+++ DOCUMENT EXTRACT
RAMALLAH, West Bank — By the end of August, international financial aid to the Palestinian government registered an unprecedented decline, Palestinian Prime Minister Rami Hamdallah said during an interview Aug. 27 on Maan TV. He said financial aid dropped by 70% over the last four years, and had fallen to $350 million between January and August of this year. On Sept. 7, Palestinian Finance Minister Shukri Bishara said that the overall foreign financial aid this year had risen to $400 million.
After the Palestinian Authority (PA) was established in 1994 following the 1993 Oslo Accord, the international community pledged to provide financial support worth $1.2 billion to $1.5 billion a year. Hamdallah said the donor countries generally met their pledges until 2012, after which the budget support started declining until it fell to $750 million in 2015, according to Palestinian Ministry of Finance figures.
The Palestinian general and development budget for 2016 amounted to $4.251 billion, of which $750 million was to be received through foreign financial assistance and dedicated to the operating budget and $245 million for the development budget, which mainly focuses on the development of centers for education, health and social affairs. The budget expenses are stated in the General Budget Control and Financial Affairs Law No. 7 of 1998. However, only $400 million was received as part of the 2016 budget.
The financing gap — expenses without financial cover — in the budget, which was approved by President Mahmoud Abbas on Jan. 9, has reached $387 million, but it is expected to widen should foreign aid remain lower than in the budget.
In the same interview, Hamdallah said, “There is a financial blockade on Palestine because of its political stance. The United States was paying $1 billion per year when the PA was first established. It only paid $250 million in 2015 for projects and institutions, not in cash to the public treasury, while we did not receive a single dollar from the US government this year.” The United States could still decide to give the PA financial aid before the year ends.
Hamdallah added, “The United Arab Emirates did not pay a single dirham between 2013 and 2016. It did not fulfill its obligation, when it pledged during the Cairo donor conference held on Oct. 12, 2014, to pay $200 million for the reconstruction of the Gaza Strip. For its part, Qatar paid $150 million to the Palestinian treasury in 2013 in three installments, but not a single dirham between 2014 and 2016. However, Qatar is also directly carrying out projects in Gaza,” such as the housing project named Hamad Town, infrastructure development projects and most recently the paying of one month of salaries to Gaza’s government employees.
++++++
+++ DATA EXCERPTS
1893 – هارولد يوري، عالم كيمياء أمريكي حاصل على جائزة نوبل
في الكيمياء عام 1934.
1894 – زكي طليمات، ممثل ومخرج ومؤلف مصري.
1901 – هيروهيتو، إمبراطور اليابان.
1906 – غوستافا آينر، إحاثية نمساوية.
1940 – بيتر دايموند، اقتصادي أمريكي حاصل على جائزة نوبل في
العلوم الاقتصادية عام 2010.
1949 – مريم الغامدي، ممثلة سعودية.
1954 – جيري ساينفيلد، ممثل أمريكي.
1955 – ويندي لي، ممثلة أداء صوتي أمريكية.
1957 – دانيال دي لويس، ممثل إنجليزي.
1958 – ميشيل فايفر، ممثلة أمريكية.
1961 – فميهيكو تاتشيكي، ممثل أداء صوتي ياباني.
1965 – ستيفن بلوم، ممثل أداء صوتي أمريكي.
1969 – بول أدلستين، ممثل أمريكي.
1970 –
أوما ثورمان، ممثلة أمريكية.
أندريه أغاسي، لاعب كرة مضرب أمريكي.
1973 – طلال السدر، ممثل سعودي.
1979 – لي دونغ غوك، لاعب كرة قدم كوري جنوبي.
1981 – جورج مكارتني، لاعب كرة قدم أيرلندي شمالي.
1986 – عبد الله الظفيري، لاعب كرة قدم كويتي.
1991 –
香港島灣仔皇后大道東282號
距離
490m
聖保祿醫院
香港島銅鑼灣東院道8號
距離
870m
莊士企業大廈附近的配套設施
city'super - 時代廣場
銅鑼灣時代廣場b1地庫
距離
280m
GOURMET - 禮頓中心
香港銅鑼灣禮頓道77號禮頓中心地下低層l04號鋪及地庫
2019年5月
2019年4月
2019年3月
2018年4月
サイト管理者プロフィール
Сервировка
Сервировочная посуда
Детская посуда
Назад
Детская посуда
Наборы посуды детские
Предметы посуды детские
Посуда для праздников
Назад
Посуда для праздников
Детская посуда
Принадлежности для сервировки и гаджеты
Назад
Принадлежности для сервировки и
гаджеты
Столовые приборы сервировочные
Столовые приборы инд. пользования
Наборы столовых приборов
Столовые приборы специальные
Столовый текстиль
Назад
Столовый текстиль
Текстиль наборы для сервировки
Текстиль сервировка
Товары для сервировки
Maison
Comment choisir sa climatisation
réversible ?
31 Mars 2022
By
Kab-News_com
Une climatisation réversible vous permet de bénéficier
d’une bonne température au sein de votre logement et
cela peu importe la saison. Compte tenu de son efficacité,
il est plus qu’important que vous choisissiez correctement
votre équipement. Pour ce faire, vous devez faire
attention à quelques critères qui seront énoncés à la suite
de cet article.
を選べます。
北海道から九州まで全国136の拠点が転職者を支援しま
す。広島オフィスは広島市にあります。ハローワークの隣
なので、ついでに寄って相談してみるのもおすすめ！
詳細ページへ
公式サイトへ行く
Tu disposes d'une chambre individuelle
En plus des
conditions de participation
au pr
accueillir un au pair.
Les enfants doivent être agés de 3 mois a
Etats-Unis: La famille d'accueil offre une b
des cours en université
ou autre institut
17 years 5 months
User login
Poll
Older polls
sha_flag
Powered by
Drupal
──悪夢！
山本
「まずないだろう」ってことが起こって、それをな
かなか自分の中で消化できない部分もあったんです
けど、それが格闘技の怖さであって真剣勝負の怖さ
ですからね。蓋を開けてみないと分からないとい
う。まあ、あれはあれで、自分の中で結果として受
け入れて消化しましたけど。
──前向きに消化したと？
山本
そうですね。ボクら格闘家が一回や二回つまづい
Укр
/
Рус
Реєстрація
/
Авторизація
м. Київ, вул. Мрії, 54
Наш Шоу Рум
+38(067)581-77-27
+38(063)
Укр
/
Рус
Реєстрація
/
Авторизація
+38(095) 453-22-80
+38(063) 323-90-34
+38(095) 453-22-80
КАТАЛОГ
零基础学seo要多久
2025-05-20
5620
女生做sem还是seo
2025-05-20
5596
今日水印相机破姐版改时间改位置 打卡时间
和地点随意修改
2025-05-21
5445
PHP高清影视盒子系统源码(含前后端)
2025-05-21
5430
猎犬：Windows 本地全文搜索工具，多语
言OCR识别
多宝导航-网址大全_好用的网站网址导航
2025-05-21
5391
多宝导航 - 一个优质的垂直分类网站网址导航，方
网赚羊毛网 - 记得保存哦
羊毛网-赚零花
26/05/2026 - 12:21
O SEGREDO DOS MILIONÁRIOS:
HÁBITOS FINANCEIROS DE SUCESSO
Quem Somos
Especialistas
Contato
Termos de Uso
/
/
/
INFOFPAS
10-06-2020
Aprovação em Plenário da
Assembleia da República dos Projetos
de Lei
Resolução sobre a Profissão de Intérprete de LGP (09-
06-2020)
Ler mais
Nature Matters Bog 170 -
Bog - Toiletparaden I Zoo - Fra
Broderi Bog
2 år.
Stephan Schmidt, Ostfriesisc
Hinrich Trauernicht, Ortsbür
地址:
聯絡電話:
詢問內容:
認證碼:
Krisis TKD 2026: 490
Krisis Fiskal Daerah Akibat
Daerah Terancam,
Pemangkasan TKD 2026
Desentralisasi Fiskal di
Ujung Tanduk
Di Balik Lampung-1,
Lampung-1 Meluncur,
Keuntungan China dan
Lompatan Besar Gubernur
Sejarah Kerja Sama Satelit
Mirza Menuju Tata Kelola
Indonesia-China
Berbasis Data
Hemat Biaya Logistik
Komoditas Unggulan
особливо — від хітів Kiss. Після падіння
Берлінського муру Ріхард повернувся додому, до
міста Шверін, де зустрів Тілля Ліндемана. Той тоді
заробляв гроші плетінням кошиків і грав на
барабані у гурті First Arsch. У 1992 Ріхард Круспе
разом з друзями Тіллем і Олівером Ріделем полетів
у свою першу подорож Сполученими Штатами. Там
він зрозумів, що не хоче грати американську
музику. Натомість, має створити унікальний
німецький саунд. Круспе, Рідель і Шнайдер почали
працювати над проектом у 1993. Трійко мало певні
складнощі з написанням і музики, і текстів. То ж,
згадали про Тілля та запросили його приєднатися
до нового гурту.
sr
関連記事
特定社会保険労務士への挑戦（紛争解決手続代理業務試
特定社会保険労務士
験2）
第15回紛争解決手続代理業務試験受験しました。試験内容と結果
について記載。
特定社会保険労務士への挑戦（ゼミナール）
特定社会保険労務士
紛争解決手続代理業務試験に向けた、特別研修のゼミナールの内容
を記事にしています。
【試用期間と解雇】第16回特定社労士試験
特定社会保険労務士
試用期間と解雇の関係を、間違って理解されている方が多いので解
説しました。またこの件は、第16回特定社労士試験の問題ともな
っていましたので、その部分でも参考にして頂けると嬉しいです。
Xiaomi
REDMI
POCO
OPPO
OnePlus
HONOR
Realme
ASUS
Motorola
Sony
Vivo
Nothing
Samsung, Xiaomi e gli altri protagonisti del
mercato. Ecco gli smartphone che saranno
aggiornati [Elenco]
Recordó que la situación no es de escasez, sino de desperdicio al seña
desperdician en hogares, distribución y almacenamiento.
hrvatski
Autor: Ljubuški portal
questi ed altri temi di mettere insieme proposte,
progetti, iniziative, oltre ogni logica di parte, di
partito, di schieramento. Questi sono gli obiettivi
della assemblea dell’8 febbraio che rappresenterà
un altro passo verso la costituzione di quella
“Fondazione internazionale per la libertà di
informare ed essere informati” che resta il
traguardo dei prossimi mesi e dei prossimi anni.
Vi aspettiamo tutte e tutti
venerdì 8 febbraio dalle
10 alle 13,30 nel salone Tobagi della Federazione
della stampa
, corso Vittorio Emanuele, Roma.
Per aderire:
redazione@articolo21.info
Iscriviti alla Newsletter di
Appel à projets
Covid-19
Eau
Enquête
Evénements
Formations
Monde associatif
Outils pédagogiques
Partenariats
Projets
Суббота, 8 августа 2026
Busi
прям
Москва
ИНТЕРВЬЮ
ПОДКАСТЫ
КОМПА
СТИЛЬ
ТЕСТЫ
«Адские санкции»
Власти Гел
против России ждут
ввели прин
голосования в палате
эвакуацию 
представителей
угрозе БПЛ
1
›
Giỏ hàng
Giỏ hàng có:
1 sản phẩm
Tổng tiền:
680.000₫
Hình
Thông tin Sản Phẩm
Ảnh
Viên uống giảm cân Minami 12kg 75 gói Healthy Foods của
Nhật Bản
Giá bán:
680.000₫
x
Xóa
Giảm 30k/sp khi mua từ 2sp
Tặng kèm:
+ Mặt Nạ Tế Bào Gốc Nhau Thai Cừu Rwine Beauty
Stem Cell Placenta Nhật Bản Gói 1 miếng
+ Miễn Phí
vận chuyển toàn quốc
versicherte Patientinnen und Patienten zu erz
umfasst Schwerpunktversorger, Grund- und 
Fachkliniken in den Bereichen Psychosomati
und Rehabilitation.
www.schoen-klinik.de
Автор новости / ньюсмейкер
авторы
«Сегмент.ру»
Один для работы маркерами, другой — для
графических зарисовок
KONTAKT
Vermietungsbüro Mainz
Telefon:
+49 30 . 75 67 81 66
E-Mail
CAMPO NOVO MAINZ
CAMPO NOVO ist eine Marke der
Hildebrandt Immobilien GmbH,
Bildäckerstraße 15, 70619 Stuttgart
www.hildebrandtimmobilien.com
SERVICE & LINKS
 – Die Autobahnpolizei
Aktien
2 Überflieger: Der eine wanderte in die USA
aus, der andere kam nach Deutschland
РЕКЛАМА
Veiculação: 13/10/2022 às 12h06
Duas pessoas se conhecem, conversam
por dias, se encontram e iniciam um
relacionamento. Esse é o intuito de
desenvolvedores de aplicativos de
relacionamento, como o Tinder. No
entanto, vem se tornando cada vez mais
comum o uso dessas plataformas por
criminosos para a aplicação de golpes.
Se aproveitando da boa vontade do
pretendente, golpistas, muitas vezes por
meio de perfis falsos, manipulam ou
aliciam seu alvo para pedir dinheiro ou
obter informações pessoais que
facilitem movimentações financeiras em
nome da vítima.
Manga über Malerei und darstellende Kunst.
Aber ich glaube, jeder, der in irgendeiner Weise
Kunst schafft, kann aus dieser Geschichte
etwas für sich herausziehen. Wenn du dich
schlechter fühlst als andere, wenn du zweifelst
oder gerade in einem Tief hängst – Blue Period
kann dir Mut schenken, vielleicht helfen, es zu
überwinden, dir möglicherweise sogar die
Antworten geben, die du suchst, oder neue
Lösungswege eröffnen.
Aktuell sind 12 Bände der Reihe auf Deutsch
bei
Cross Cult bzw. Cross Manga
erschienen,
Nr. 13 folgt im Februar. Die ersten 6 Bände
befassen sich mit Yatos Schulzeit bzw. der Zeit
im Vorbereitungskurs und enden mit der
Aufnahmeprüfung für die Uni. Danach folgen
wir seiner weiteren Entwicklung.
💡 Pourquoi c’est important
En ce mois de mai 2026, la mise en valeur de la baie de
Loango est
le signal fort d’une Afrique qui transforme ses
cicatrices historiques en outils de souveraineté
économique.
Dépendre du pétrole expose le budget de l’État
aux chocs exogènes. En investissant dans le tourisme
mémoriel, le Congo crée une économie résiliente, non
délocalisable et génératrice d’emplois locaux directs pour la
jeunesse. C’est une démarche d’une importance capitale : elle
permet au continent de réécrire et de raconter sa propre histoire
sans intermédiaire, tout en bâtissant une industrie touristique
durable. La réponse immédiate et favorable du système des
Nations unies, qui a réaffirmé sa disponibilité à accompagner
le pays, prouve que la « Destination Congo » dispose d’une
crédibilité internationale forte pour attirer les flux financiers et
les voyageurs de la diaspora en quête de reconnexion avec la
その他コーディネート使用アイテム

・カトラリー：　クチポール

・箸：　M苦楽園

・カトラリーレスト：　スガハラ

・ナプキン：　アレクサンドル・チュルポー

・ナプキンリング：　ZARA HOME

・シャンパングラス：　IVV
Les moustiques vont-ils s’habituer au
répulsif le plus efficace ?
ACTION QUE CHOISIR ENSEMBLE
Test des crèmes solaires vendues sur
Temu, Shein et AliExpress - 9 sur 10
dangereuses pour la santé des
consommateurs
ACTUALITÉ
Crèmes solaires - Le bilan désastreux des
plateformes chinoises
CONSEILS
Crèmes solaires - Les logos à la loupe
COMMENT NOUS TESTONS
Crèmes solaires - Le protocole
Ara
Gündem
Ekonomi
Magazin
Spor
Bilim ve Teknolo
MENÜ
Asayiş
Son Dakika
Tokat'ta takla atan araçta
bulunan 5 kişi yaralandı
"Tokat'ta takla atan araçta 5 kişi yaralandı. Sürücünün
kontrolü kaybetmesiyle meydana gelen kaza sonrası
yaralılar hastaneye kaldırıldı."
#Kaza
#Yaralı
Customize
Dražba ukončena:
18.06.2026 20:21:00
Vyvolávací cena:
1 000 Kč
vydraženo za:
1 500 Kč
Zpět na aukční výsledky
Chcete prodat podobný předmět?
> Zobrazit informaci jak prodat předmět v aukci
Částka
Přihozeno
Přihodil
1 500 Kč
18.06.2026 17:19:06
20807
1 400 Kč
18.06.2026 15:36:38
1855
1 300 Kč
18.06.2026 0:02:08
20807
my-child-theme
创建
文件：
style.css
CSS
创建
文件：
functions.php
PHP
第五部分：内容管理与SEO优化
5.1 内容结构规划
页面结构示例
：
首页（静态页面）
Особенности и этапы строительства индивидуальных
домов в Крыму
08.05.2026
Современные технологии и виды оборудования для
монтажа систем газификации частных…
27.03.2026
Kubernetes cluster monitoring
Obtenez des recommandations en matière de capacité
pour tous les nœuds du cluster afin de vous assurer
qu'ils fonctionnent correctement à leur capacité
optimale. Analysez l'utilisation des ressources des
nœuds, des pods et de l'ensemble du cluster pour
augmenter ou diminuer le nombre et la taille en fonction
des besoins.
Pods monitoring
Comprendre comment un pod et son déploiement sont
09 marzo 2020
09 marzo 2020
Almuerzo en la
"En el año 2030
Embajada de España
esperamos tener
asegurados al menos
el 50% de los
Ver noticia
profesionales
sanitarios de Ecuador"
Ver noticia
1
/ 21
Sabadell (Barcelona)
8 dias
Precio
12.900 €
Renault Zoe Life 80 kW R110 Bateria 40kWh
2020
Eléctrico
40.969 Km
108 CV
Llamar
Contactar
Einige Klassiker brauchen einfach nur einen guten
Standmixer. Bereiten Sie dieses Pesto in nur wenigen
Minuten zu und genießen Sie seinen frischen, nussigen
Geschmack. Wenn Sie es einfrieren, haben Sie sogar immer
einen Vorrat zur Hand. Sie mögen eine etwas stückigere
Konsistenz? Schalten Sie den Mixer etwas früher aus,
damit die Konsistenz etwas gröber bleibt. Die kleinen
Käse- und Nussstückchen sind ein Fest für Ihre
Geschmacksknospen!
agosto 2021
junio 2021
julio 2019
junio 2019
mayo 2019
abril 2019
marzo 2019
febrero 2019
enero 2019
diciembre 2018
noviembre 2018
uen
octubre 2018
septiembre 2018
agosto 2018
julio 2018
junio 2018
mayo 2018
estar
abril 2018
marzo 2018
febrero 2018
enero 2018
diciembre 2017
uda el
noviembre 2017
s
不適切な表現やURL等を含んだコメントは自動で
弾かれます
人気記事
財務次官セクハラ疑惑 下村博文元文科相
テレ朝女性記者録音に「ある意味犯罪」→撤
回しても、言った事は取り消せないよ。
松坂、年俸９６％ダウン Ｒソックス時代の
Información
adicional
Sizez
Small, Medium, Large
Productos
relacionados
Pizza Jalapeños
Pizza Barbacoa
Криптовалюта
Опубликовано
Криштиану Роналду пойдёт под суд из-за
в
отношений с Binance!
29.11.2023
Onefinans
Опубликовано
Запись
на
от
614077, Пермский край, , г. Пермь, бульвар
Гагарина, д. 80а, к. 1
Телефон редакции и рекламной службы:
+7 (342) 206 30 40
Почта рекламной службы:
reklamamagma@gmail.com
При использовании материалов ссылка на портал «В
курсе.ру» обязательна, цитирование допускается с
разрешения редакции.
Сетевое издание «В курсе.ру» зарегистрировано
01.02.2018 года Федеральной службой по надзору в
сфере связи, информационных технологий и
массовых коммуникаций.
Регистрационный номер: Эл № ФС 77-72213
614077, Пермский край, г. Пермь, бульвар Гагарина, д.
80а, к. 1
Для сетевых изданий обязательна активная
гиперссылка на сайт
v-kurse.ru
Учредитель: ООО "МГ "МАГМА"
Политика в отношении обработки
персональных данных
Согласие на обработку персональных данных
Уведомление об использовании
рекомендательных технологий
++++++
EXERCISE TASKS:
a: Update the text on Palestinian aid from "The Palestinian general" to "in the budget.", replacing "financing gap" with "funding shortfall".
b: According to the text on Palestinian aid, on what date did President Mahmoud Abbas approve the budget?
The records have no connection to the text on Palestinian aid.

EXERCISE RESULTS:
a:
The Palestinian general and development budget for 2016 amounted to $4.251 billion, of which $750 million was to be received through foreign financial assistance and dedicated to the operating budget and $245 million for the development budget, which mainly focuses on the development of centers for education, health and social affairs. The budget expenses are stated in the General Budget Control and Financial Affairs Law No. 7 of 1998. However, only $400 million was received as part of the 2016 budget.
The funding shortfall — expenses without financial cover — in the budget, which was approved by President Mahmoud Abbas on Jan. 9, has reached $387 million, but it is expected to widen should foreign aid remain lower than in the budget.

b: Jan. 9